◆ **Task to carry out**: Every line from the one that contains "TITLE3 '3-class model - bifurcated';" to the end of the material below should be output exactly, with both ends included and nothing else.

◆ **Study material**:
□ □ □ □
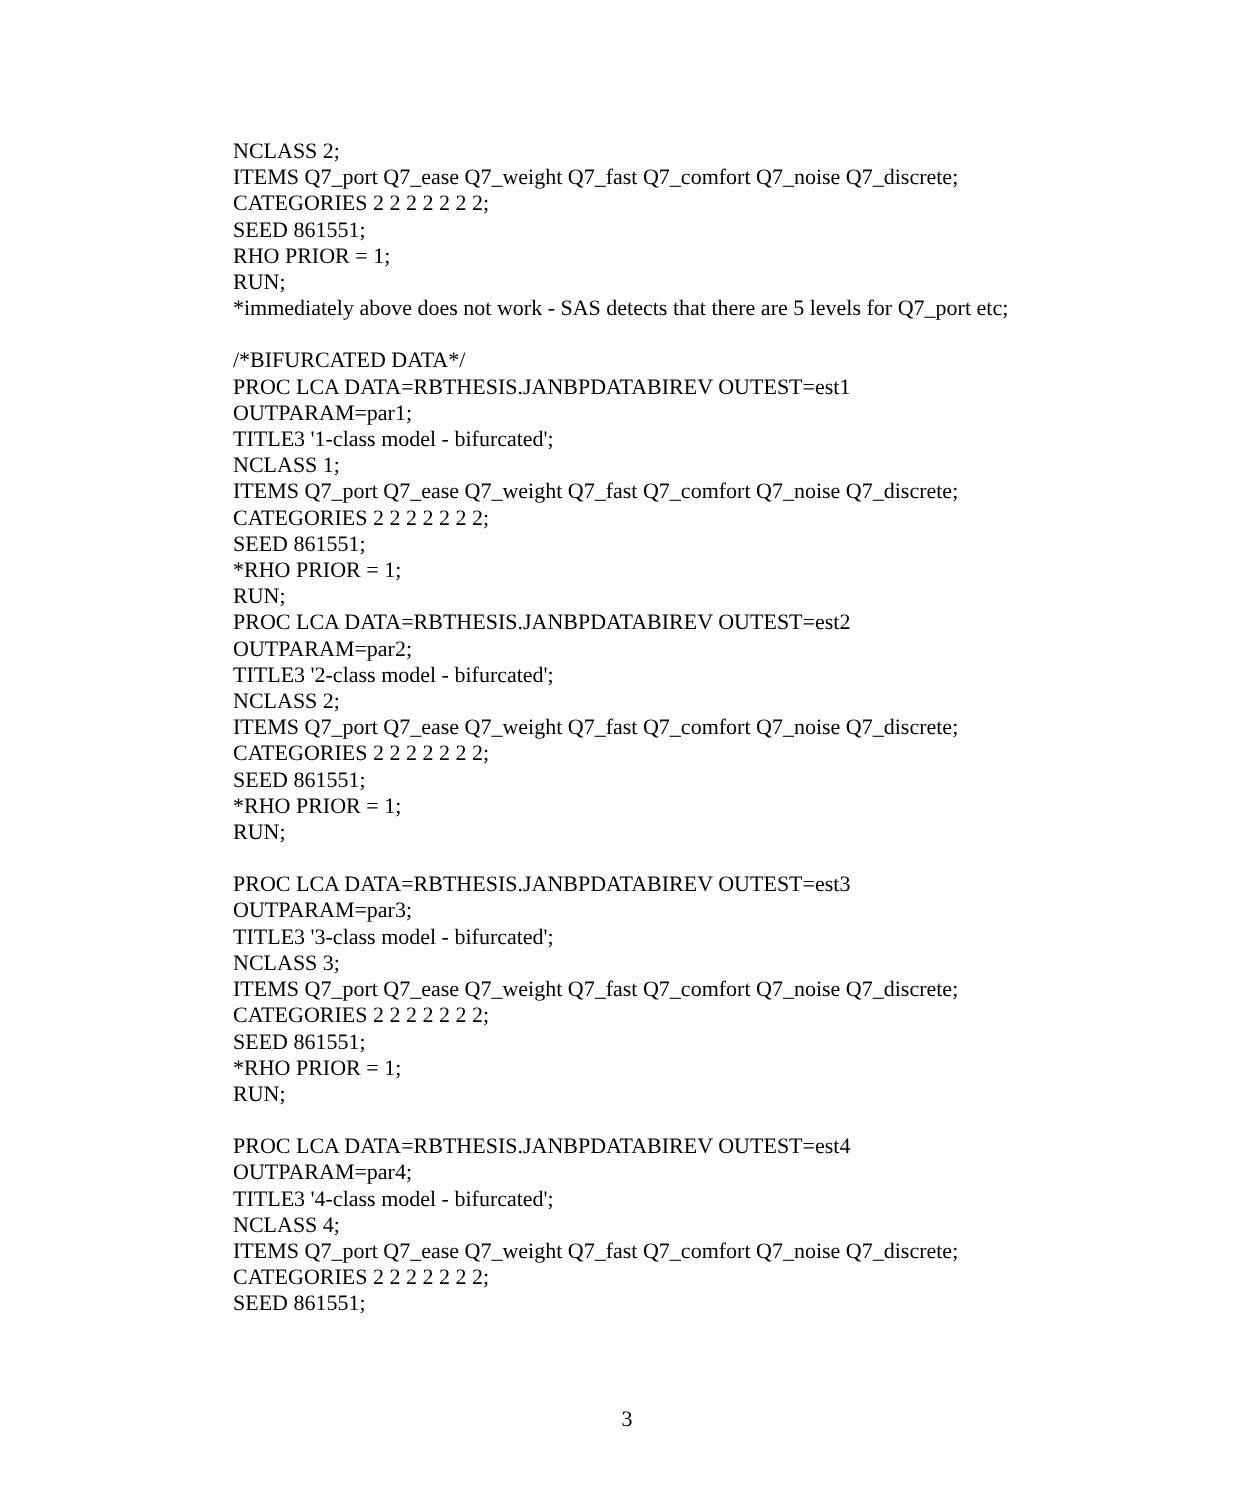NCLASS 2;
ITEMS Q7_port Q7_ease Q7_weight Q7_fast Q7_comfort Q7_noise Q7_discrete;
CATEGORIES 2 2 2 2 2 2 2;
SEED 861551;
RHO PRIOR = 1;
RUN;
*immediately above does not work - SAS detects that there are 5 levels for Q7_port etc;
/*BIFURCATED DATA*/
PROC LCA DATA=RBTHESIS.JANBPDATABIREV OUTEST=est1
OUTPARAM=par1;
TITLE3 '1-class model - bifurcated';
NCLASS 1;
ITEMS Q7_port Q7_ease Q7_weight Q7_fast Q7_comfort Q7_noise Q7_discrete;
CATEGORIES 2 2 2 2 2 2 2;
SEED 861551;
*RHO PRIOR = 1;
RUN;
PROC LCA DATA=RBTHESIS.JANBPDATABIREV OUTEST=est2
OUTPARAM=par2;
TITLE3 '2-class model - bifurcated';
NCLASS 2;
ITEMS Q7_port Q7_ease Q7_weight Q7_fast Q7_comfort Q7_noise Q7_discrete;
CATEGORIES 2 2 2 2 2 2 2;
SEED 861551;
*RHO PRIOR = 1;
RUN;
PROC LCA DATA=RBTHESIS.JANBPDATABIREV OUTEST=est3
OUTPARAM=par3;
TITLE3 '3-class model - bifurcated';
NCLASS 3;
ITEMS Q7_port Q7_ease Q7_weight Q7_fast Q7_comfort Q7_noise Q7_discrete;
CATEGORIES 2 2 2 2 2 2 2;
SEED 861551;
*RHO PRIOR = 1;
RUN;
PROC LCA DATA=RBTHESIS.JANBPDATABIREV OUTEST=est4
OUTPARAM=par4;
TITLE3 '4-class model - bifurcated';
NCLASS 4;
ITEMS Q7_port Q7_ease Q7_weight Q7_fast Q7_comfort Q7_noise Q7_discrete;
CATEGORIES 2 2 2 2 2 2 2;
SEED 861551;
3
□ □ □ □
◆ **Finished exercise**:
TITLE3 '3-class model - bifurcated';
NCLASS 3;
ITEMS Q7_port Q7_ease Q7_weight Q7_fast Q7_comfort Q7_noise Q7_discrete;
CATEGORIES 2 2 2 2 2 2 2;
SEED 861551;
*RHO PRIOR = 1;
RUN;
PROC LCA DATA=RBTHESIS.JANBPDATABIREV OUTEST=est4
OUTPARAM=par4;
TITLE3 '4-class model - bifurcated';
NCLASS 4;
ITEMS Q7_port Q7_ease Q7_weight Q7_fast Q7_comfort Q7_noise Q7_discrete;
CATEGORIES 2 2 2 2 2 2 2;
SEED 861551;
3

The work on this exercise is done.